State governments are beginning to pass specific laws addressing the use of credit checks as a screening tool. Effective this year, for example, an employer in California can only request a credit report for applicants in certain positions, and the employer must specifically cite which relevant exception it believes allows consideration of credit ratings in the employment context. Bankruptcies are a matter of public record and may appear on an individual’s credit report. The Federal Bankruptcy Act bars employers from discriminating against applicants who have filed for bankruptcy.
Criminal record searches are another fairly typical category of pre-employment inquiry. However, an employer’s ability to use criminal record information in making a hiring decision varies from state to state. You need to ensure that your criminal record search is not overreaching either as to time or scope.
For example, California allows you to ask only about convictions, and limits the inquiry to seven years, unless a job-specific exception applies allowing for a broader search. In contrast, federal law says that criminal convictions can be reported indefinitely. And, while the FBI maintains a national criminal records database, it is not accessible in all scenarios. Typically, a company retains a third party to do the records search, and the employer must define the geographic scope of the search—by state or county. (Typically employers use the applicant’s job and residence history as guidelines in defining the geographic scope of the search.) This leaves the accuracy of your results at the mercy of whether you chose the proper scope.
Most employers are aware that they can ask about an applicant’s ability to perform all the necessary functions of the job at issue. However, the Americans with Disabilities Act prohibits discrimination based on a physical or mental impairment, and forbids requesting an employee’s medical records.
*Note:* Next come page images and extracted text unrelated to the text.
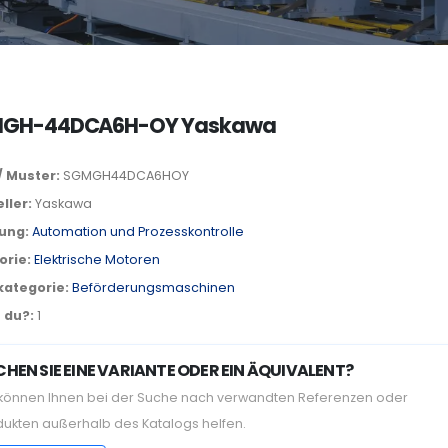
GH-44DCA6H-OY Yaskawa
/ Muster:
SGMGH44DCA6HOY
ller:
Yaskawa
lung:
Automation und Prozesskontrolle
orie:
Elektrische Motoren
kategorie:
Beförderungsmaschinen
 du?:
1
HEN SIE EINE VARIANTE ODER EIN ÄQUIVALENT?
 können Ihnen bei der Suche nach verwandten Referenzen oder
dukten außerhalb des Katalogs helfen.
However, workers’ compensation appeal board files are a matter of public record, and may be used in a hiring decision if the employer can show the applicant’s condition might negatively impact his ability to perform required duties.
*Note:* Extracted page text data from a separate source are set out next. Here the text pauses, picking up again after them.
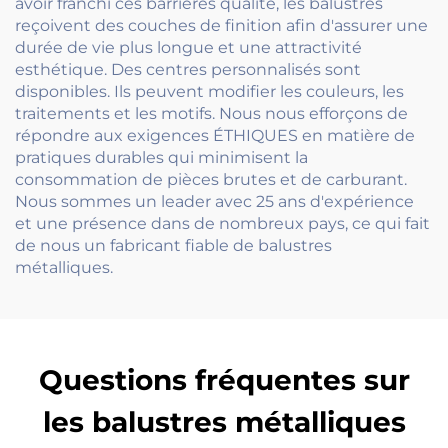
avoir franchi ces barrières qualité, les balustres
reçoivent des couches de finition afin d'assurer une
durée de vie plus longue et une attractivité
esthétique. Des centres personnalisés sont
disponibles. Ils peuvent modifier les couleurs, les
traitements et les motifs. Nous nous efforçons de
répondre aux exigences ÉTHIQUES en matière de
pratiques durables qui minimisent la
consommation de pièces brutes et de carburant.
Nous sommes un leader avec 25 ans d'expérience
et une présence dans de nombreux pays, ce qui fait
de nous un fabricant fiable de balustres
métalliques.
Questions fréquentes sur
les balustres métalliques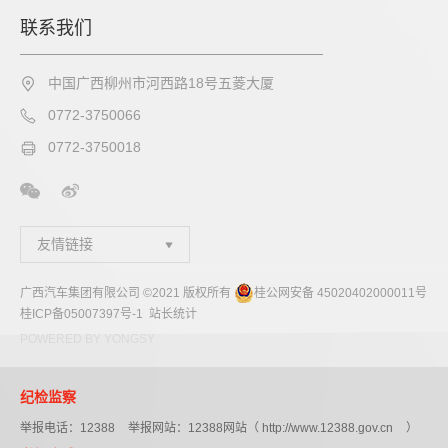
联系我们
中国广西柳州市河西路18号五菱大厦
0772-3750066
0772-3750018
友情链接
广西汽车集团有限公司 ©2021 版权所有
桂公网安备 45020402000011号
桂ICP备05007397号-1
站长统计
POWERED BY YONGSY
纪检监察
举报电话：
12388
举报网站：12388网站（
http://www.12388.gov.cn
）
What about an applicant’s educational history? Under the Family Educational Rights and Privacy Act and similar state laws, educational records such as transcripts, recommendations and financial information are confidential and will not be released by the school without a student’s consent. So, if you are interested in an applicant’s transcript—ask the applicant directly for this information.
And, finally, the old fashioned “reference check.” Most companies have a strict policy of only verifying employment dates and position(s) held. Companies fear defamation suits in the event they provide further comment. California allows a company to respond affirmatively or negatively to the question, “Would you hire this individual back?” in an attempt to make reference checks more useful. In reality, however, few companies offer any substantive information about former employees.
In this world of full-access, where information about applicants is only a click away, risks are certainly higher than before that an employer will be accused of improperly accessing or using information in the context of an employment decision. Companies need to carefully consider whether they can demonstrate a legitimate tie between the information obtained and the job at issue. The more closely the information ties to the legitimate business needs and job duties, the more likely its use in the context of an employment decision will be permitted.